### Materiale di lavoro:
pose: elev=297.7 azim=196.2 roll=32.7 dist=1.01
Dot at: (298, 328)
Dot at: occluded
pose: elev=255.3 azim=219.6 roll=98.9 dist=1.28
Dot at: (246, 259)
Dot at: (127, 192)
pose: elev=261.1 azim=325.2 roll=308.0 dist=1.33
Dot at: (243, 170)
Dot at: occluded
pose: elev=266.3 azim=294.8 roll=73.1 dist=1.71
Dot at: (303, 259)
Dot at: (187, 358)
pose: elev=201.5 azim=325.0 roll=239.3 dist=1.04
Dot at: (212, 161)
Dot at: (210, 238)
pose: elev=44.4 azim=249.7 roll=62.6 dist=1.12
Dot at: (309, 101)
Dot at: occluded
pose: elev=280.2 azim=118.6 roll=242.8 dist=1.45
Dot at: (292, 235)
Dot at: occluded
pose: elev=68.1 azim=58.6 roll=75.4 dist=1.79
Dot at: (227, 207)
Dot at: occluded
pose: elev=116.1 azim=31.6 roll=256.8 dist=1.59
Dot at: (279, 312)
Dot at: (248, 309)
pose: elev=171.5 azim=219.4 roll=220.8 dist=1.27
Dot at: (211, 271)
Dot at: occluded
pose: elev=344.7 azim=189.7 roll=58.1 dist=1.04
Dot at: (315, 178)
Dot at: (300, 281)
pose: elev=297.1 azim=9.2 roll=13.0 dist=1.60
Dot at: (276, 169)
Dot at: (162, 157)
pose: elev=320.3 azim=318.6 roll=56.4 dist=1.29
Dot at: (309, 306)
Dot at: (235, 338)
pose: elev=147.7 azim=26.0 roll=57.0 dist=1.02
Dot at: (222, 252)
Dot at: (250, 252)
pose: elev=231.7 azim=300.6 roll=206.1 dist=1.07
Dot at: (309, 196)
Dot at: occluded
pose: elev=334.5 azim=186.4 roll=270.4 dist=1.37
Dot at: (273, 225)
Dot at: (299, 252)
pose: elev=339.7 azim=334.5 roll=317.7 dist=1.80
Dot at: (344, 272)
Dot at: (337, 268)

### Istruzioni da seguire:
Cita parola per parola, per favore, tutte le righe dei dati riportati sopra.

### Esercizio svolto:
pose: elev=297.7 azim=196.2 roll=32.7 dist=1.01
Dot at: (298, 328)
Dot at: occluded
pose: elev=255.3 azim=219.6 roll=98.9 dist=1.28
Dot at: (246, 259)
Dot at: (127, 192)
pose: elev=261.1 azim=325.2 roll=308.0 dist=1.33
Dot at: (243, 170)
Dot at: occluded
pose: elev=266.3 azim=294.8 roll=73.1 dist=1.71
Dot at: (303, 259)
Dot at: (187, 358)
pose: elev=201.5 azim=325.0 roll=239.3 dist=1.04
Dot at: (212, 161)
Dot at: (210, 238)
pose: elev=44.4 azim=249.7 roll=62.6 dist=1.12
Dot at: (309, 101)
Dot at: occluded
pose: elev=280.2 azim=118.6 roll=242.8 dist=1.45
Dot at: (292, 235)
Dot at: occluded
pose: elev=68.1 azim=58.6 roll=75.4 dist=1.79
Dot at: (227, 207)
Dot at: occluded
pose: elev=116.1 azim=31.6 roll=256.8 dist=1.59
Dot at: (279, 312)
Dot at: (248, 309)
pose: elev=171.5 azim=219.4 roll=220.8 dist=1.27
Dot at: (211, 271)
Dot at: occluded
pose: elev=344.7 azim=189.7 roll=58.1 dist=1.04
Dot at: (315, 178)
Dot at: (300, 281)
pose: elev=297.1 azim=9.2 roll=13.0 dist=1.60
Dot at: (276, 169)
Dot at: (162, 157)
pose: elev=320.3 azim=318.6 roll=56.4 dist=1.29
Dot at: (309, 306)
Dot at: (235, 338)
pose: elev=147.7 azim=26.0 roll=57.0 dist=1.02
Dot at: (222, 252)
Dot at: (250, 252)
pose: elev=231.7 azim=300.6 roll=206.1 dist=1.07
Dot at: (309, 196)
Dot at: occluded
pose: elev=334.5 azim=186.4 roll=270.4 dist=1.37
Dot at: (273, 225)
Dot at: (299, 252)
pose: elev=339.7 azim=334.5 roll=317.7 dist=1.80
Dot at: (344, 272)
Dot at: (337, 268)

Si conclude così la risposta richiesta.